The baby that was born appeared to be robotic, but it was merely a metallic shell. Once peeled off, it revealed a long-haired young daughter, a clone of the Harris' daughter that had recently died of leukemia on June 1, 1976. The child spoke with the voice of Proteus: "I'm alive." The film concluded with the camera zooming into the deep black eye of the child.



Susan
(Julie Christie)


Proteus


The Birth

Equus (1977, UK/US)

Peter Shaffer's play rocked the London and Broadway stages in the 1973-1974 seasons. The play's content then further inflamed critics when Shaffer created a film screenplay for Sidney Lumet's explicit film version. Its tagline hinted at the film's plot:

A moment of love becomes a crime of passion.

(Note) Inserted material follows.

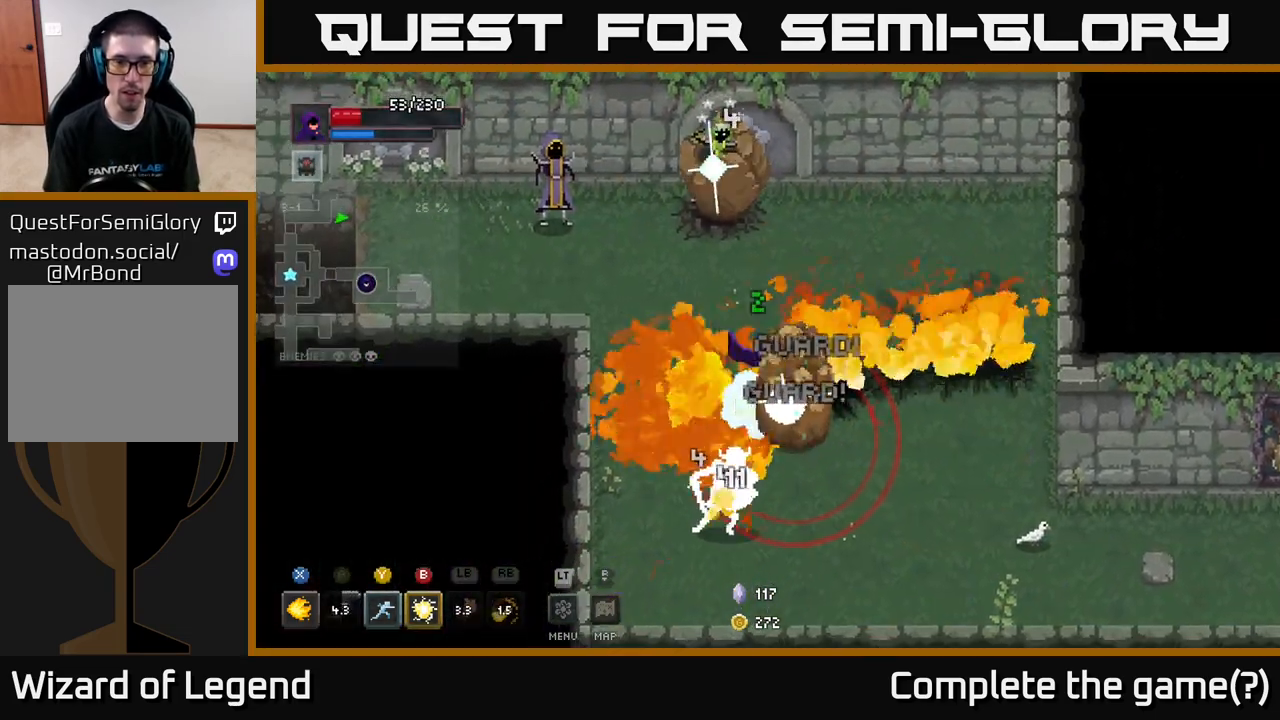
{"buttons": ["A"], "left_stick": "down-left", "right_stick": "center", "events": [[433, "X", "up"], [500, "A", "down"]]}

It opened with a voice-over, asking: "What desire could this be?" as 17 year-old working class English stable boy Alan Strang (Peter Firth in a very nude role), naked, was seen nuzzling against a horse. The narrator was troubled, distraught, and soul-searching psychiatrist Martin Dysart (Richard Burton), who was treating the boy in an extreme case of brutality. In a rage, he had inexplicably and horrifically blinded six horses with a metal steel spike at his place of work on weekends: Harry Dalton's (Harry Andrews) stables. Then began a flashback, to properly and in order tell the story - set in Hampshire, England.

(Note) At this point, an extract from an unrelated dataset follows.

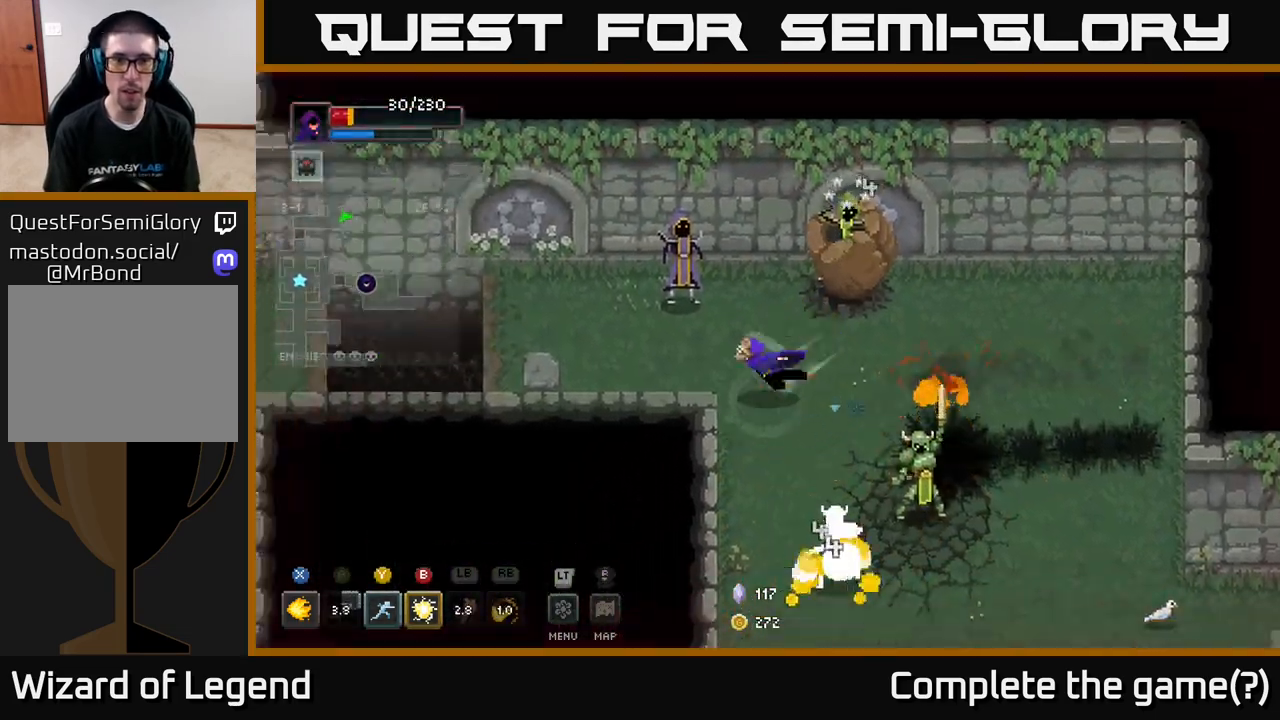
{"buttons": ["X"], "left_stick": "right", "right_stick": "center", "events": [[50, "left_stick", "left"], [83, "A", "up"], [133, "A", "down"], [267, "A", "up"], [333, "left_stick", "down-right"], [350, "X", "down"], [450, "left_stick", "right"]]}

Slowly, the source of the severely-troubled boy's obsession with horses and outrageous behavior was determined by 45 minute daily sessions of therapy, self-tape recordings, hypnosis, acting-out, a placebo truth pill, Freudian couch discussions and the release of repressed emotions. His problems stemmed mostly from his over-protective parents, who had raised their son based on their rigid values:

  • puritanical, highly-religious, overbearing mother Dora (Joan Plowright), who was forced to resort to teaching her son about sex ("the biological facts") although she thought sex was more spiritual
  • stern, cold, authoritarian, sexually-frustrated father Frank (Colin Blakely), a printer

Alan had been introduced to Mr. Dalton to work at the stable by Jill Mason (Jenny Agutter), a frequent rider and the daughter of a nearby antique shop owner. Although Alan claimed he never rode the horses that he meticulously groomed and cleaned beyond the call of duty, the distraught and upset stable manager Dalton suspected that Alan would sneak out at night and ride the horses. Under hypnosis, Alan revealed that he rode bareback in the nude until he was aroused ("stiff in the wind") and in an ecstasy, climaxed atop his beloved horse: ("I want to be inside you, and be you. Forever one person. I love you. Bear me away. Make us now one person"). Afterwards, he spent hours cuddling, kissing, and embracing the horse.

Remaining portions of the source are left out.